— START Data lines —

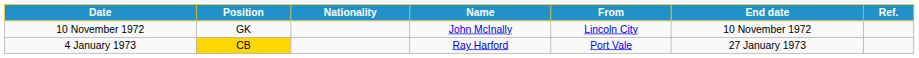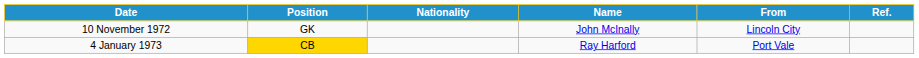- column: End date | 10 November 1972 | 27 January 1973
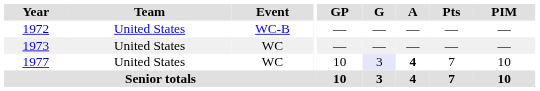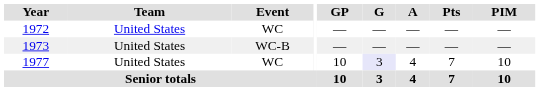1972 | Event: WC-B -> WC
1973 | Event: WC -> WC-B
1977 | A: bold -> normal
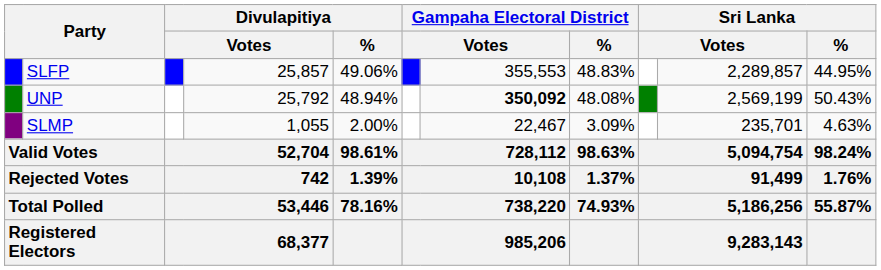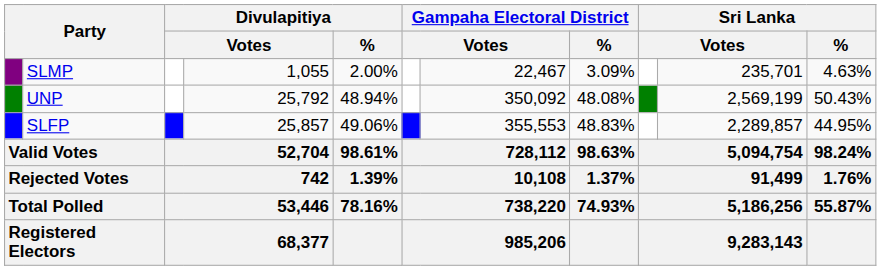rows swapped: SLFP <-> SLMP
UNP | column 7: bold -> normal
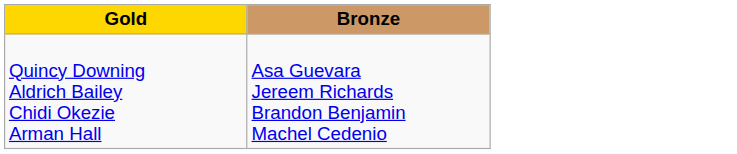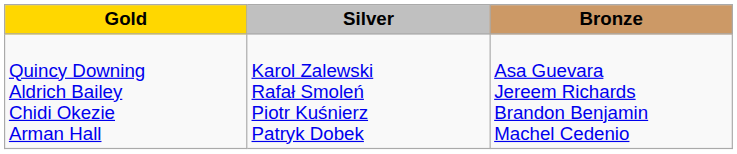+ column: Silver | Karol Zalewski Rafał Smoleń Piotr Kuśnierz Patryk Dobek
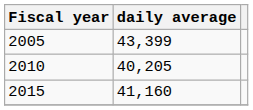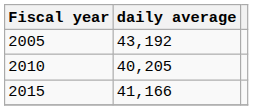2005 | daily average: 43,399 -> 43,192
2015 | daily average: 41,160 -> 41,166
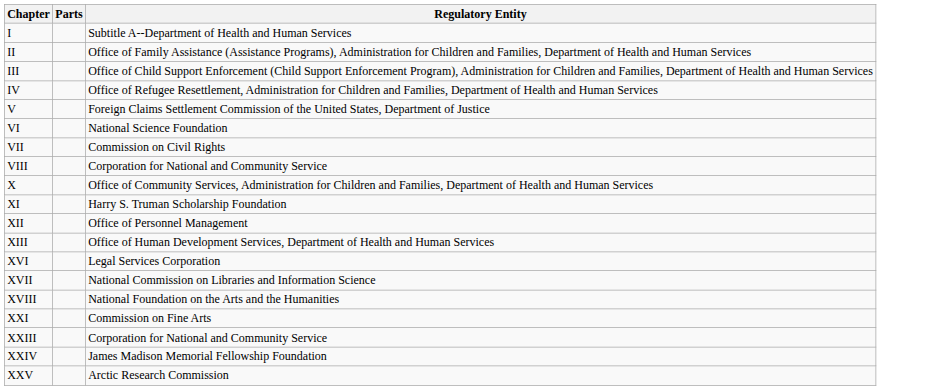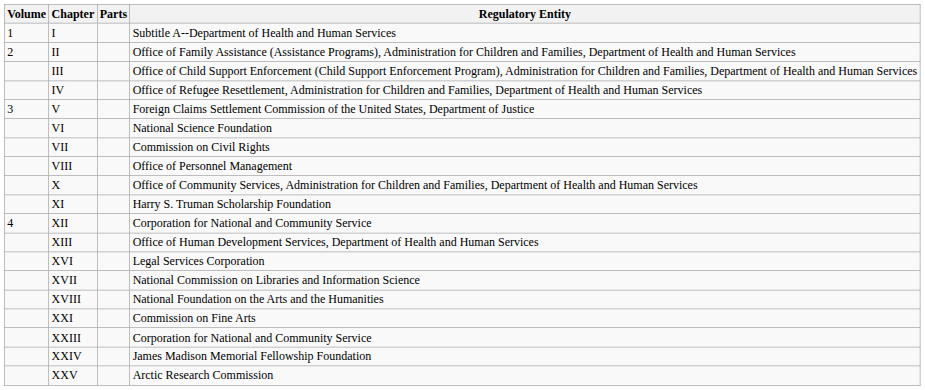+ column: Volume | 1 | 2 | 3 | 4
VIII | Regulatory Entity: Corporation for National and Community Service -> Office of Personnel Management
XII | Regulatory Entity: Office of Personnel Management -> Corporation for National and Community Service
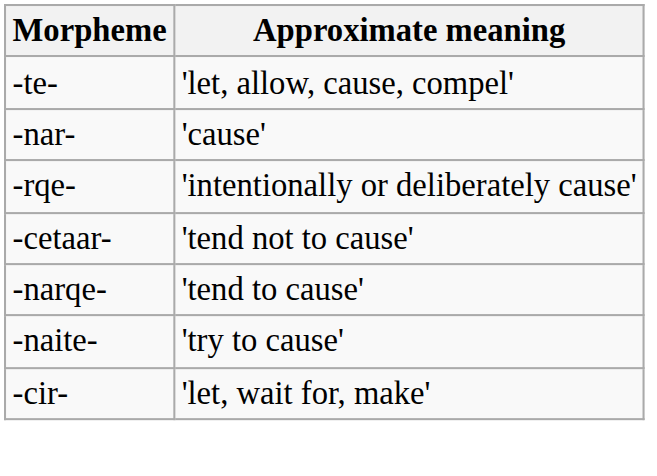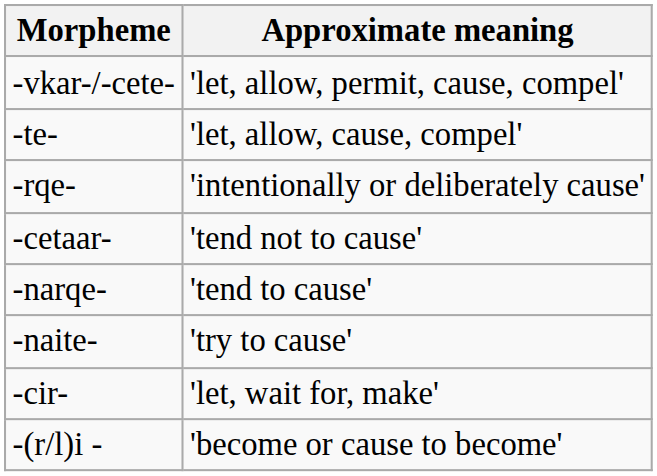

— END Data lines —

#### Exercise
Rewrite every line of the collected data above, replacing "daily average" with "average per day" and leaving all else unchanged. Omit the pictures from your answer.

#### Output of the task
- column: End date | 10 November 1972 | 27 January 1973
1972 | Event: WC-B -> WC
1973 | Event: WC -> WC-B
1977 | A: bold -> normal
rows swapped: SLFP <-> SLMP
UNP | column 7: bold -> normal
+ column: Silver | Karol Zalewski Rafał Smoleń Piotr Kuśnierz Patryk Dobek
2005 | average per day: 43,399 -> 43,192
2015 | average per day: 41,160 -> 41,166
+ column: Volume | 1 | 2 | 3 | 4
VIII | Regulatory Entity: Corporation for National and Community Service -> Office of Personnel Management
XII | Regulatory Entity: Office of Personnel Management -> Corporation for National and Community Service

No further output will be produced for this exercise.